Many of the schools across the island chain were just two days into the new academic year when Hurricane Irma struck - and were still in a state of disrepair a fortnight later as the second Category 5 storm of the season, Maria, passed through.

St George's Secondary School in Havers was among the worst affected, battered by 200mph gusts - since when there have been no lessons.

"On the first day of term everything was green - you looked out the window and green trees, leaves and grass. Now nothing.  

“Irma took everything green with her," said Maria Springer, the school's principal of business and accounts.

The commandos were asked to fix the generator and unblock the storm drain which had caused the building to flood so the school might re-open on 2 October.

Assault engineers cleared the drainage gulley, the vehicle mechanics fixed the generator to reinstate power… and Leading Photographer Joel Rouse mopped up the ground floor and porch.

In Road Town, teams got stuck in at St George's Primary, Isabella Morris School, End Scatlife pre-primary, and H. Lavity Stoutt Community College as well as the school in Cane Garden Bay on Tortola's west coast.

"I'm passionate about education and seeing the devastation in these schools is quite moving," said 40 Commando's Education Officer Sub Lieutenant Becky Carman.

"It's rewarding to be able to make these initial improvements and speed up the process of returning the local children to school."

Many schools have already resumed their teaching - a sign of the improving situation across the British Overseas Territory and the shifting emphasis of the military/civilian relief effort towards work, education and rebuilding communities.

No industry is more important than tourism but nearly five kilometers of perimeter fence around the islands' principal airport, Terrance B. Lettsome on Beef Island, were brought down by Irma.

It's meant no commercial flights into Tortola - which has not just hit the tourist trade, but severely limited the aid effort and the ability to move people and aid agencies around the islands.

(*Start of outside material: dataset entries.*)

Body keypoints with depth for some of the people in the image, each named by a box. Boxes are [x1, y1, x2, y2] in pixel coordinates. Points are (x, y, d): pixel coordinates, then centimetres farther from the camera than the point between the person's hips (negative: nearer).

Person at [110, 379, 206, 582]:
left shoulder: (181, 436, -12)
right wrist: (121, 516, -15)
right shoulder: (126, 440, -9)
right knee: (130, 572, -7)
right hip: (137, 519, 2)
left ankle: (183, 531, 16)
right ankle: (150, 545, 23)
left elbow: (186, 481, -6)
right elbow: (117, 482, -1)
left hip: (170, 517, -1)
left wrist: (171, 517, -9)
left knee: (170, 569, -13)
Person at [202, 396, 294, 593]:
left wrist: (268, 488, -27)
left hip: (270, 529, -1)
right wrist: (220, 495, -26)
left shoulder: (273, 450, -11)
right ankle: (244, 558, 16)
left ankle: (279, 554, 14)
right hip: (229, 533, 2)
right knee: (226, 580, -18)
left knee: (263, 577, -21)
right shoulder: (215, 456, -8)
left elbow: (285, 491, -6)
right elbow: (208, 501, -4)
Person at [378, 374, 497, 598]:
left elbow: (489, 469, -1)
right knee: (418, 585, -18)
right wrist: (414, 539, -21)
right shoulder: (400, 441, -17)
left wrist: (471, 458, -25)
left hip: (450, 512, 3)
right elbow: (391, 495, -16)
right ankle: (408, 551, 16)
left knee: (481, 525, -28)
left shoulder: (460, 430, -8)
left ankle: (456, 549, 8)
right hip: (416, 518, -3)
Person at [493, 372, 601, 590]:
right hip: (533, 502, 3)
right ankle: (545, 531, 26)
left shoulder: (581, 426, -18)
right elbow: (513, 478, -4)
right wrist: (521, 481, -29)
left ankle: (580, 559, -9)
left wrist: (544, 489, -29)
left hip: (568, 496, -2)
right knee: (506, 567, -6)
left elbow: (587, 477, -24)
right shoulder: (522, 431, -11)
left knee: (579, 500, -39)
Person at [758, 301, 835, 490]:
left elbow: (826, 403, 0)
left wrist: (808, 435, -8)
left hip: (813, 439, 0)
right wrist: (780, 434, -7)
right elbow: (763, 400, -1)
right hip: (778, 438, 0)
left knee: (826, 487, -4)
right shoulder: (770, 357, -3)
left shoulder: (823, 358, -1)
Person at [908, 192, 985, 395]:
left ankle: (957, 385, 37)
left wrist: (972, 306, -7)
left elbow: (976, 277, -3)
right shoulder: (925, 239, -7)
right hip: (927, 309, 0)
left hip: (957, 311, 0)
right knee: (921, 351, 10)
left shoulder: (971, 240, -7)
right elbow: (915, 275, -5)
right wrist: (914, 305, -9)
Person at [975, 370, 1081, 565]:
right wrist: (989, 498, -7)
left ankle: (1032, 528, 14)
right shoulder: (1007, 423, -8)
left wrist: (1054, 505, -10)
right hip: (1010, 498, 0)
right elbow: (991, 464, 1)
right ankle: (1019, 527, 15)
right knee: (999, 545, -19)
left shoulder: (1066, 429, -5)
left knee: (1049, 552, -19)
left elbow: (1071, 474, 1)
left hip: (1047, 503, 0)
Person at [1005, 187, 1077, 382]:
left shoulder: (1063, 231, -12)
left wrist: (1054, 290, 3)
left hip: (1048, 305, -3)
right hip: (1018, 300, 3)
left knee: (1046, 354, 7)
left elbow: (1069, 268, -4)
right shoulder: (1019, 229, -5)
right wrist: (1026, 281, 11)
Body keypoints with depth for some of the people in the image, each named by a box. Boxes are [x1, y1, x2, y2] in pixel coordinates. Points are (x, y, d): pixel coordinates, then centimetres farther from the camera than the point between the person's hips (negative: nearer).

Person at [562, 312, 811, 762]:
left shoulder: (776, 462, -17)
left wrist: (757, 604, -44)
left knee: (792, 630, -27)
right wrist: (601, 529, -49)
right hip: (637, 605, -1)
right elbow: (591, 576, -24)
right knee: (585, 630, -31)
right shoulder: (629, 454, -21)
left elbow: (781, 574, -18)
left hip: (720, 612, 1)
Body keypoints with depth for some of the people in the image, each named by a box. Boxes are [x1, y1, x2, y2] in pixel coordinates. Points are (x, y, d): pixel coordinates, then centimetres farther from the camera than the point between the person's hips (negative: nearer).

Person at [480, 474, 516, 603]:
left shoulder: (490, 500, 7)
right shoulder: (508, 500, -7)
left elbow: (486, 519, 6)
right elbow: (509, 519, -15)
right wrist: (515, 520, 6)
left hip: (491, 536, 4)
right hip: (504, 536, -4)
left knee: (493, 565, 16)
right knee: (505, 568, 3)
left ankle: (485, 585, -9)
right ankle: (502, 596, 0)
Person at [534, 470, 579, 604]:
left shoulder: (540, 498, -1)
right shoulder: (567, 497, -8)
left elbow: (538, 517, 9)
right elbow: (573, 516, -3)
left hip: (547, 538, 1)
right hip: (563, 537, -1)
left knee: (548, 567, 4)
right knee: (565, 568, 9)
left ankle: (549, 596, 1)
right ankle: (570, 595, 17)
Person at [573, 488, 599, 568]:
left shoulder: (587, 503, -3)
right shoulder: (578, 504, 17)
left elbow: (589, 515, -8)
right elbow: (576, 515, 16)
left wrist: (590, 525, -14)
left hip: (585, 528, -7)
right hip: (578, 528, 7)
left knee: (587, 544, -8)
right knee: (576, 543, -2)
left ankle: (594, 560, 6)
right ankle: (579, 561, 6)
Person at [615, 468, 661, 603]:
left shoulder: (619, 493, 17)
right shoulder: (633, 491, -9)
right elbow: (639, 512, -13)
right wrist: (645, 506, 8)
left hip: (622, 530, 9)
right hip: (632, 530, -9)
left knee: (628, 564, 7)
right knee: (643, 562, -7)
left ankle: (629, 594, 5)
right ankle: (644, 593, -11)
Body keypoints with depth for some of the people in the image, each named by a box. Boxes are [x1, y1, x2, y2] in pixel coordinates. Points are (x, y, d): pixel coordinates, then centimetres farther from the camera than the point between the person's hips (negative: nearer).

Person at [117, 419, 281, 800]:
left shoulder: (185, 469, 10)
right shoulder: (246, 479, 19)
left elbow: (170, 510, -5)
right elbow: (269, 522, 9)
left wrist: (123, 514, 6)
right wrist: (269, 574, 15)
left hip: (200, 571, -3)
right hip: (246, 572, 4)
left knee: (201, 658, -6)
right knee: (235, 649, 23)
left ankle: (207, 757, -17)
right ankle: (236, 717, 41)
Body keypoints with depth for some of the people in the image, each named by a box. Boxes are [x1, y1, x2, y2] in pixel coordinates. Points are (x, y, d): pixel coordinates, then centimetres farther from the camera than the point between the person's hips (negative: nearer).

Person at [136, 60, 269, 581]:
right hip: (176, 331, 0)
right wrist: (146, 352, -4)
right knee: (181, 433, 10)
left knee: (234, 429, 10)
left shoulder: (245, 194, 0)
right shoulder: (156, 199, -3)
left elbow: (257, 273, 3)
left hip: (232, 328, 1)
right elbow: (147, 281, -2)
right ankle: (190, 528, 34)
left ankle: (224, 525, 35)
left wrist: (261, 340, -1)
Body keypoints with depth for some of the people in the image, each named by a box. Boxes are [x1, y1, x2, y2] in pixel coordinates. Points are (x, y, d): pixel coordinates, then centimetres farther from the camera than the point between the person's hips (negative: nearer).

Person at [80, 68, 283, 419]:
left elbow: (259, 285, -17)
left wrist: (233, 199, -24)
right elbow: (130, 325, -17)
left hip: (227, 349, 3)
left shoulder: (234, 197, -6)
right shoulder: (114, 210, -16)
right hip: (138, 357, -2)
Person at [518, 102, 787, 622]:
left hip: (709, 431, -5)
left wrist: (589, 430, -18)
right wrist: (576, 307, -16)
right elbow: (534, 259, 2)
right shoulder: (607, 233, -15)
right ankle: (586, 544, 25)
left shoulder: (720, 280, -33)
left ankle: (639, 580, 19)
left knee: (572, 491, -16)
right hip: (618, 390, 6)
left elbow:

Commandos from 40's Reconnaissance Troop and Bravo Company have been working around the clock to put it back up.

It took the two days, making use of individual initiative, sheer effort, and some technical guidance from their assault engineers to ensure the airport was ringed by a fence once again.

In addition to repairs at the airport, Bravo Company has focused their support in the East End on Tortola. "We've assisted the police in ensuring the night time curfew is enforced and helped patch up more roofs than I can count!" said Sergeant Stuart Mitchel from Reconnaissance Troop.

"The guys have worked hard and we're now setting our horizons onto redeploying onto HMS Ocean."

Once the Caribbean mission is over, 40 Commando - the UK's on-call Lead Commando Group - will join the helicopter carrier as she returns to the Mediterranean and resumes her programme of exercises and training in charge of a NATO task group.

On the first day of term everything was green - you looked out the window and green trees, leaves and grass. Now nothing.